* **Exercise prompt**: Copy each line below in which the word "dtools" occurs.

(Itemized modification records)
# # # # #

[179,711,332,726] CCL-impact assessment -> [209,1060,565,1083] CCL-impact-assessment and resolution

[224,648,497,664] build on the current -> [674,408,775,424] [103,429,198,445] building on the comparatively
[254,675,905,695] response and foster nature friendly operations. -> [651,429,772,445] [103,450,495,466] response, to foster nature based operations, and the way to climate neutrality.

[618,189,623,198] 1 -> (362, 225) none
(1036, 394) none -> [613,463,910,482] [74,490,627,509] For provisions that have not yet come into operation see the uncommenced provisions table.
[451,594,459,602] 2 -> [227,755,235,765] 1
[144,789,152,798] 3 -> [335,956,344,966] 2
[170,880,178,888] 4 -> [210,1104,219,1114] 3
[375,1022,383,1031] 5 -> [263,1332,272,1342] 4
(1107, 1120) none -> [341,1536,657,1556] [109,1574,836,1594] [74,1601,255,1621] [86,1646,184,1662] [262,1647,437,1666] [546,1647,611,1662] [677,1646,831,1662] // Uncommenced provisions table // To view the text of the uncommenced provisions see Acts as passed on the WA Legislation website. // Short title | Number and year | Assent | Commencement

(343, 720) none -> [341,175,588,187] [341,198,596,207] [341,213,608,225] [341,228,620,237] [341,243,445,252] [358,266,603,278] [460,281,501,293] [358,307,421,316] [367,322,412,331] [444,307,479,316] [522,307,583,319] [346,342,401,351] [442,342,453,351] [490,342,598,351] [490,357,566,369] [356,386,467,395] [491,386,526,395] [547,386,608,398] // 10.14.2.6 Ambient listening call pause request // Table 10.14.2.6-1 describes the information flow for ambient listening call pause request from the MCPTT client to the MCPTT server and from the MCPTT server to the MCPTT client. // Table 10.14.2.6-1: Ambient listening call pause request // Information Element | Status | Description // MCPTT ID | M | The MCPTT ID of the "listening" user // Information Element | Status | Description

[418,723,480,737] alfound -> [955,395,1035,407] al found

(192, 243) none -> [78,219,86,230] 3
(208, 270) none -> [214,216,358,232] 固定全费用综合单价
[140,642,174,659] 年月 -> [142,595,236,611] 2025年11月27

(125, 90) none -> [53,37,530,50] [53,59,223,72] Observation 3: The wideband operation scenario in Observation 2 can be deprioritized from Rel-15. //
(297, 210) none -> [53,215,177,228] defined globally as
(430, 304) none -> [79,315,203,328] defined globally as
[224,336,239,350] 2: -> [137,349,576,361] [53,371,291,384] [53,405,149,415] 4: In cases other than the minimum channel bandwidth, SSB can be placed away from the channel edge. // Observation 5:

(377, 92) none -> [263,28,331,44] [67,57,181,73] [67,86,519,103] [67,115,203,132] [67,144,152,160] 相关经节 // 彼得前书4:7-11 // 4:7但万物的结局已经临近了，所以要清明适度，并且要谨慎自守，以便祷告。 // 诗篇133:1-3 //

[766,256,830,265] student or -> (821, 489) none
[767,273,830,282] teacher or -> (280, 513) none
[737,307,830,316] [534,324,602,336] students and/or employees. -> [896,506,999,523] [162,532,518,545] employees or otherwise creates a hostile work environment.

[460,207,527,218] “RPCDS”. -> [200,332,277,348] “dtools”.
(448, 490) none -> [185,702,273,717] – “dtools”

# # # # #

* **Exercise output**:
[460,207,527,218] “RPCDS”. -> [200,332,277,348] “dtools”.
(448, 490) none -> [185,702,273,717] – “dtools”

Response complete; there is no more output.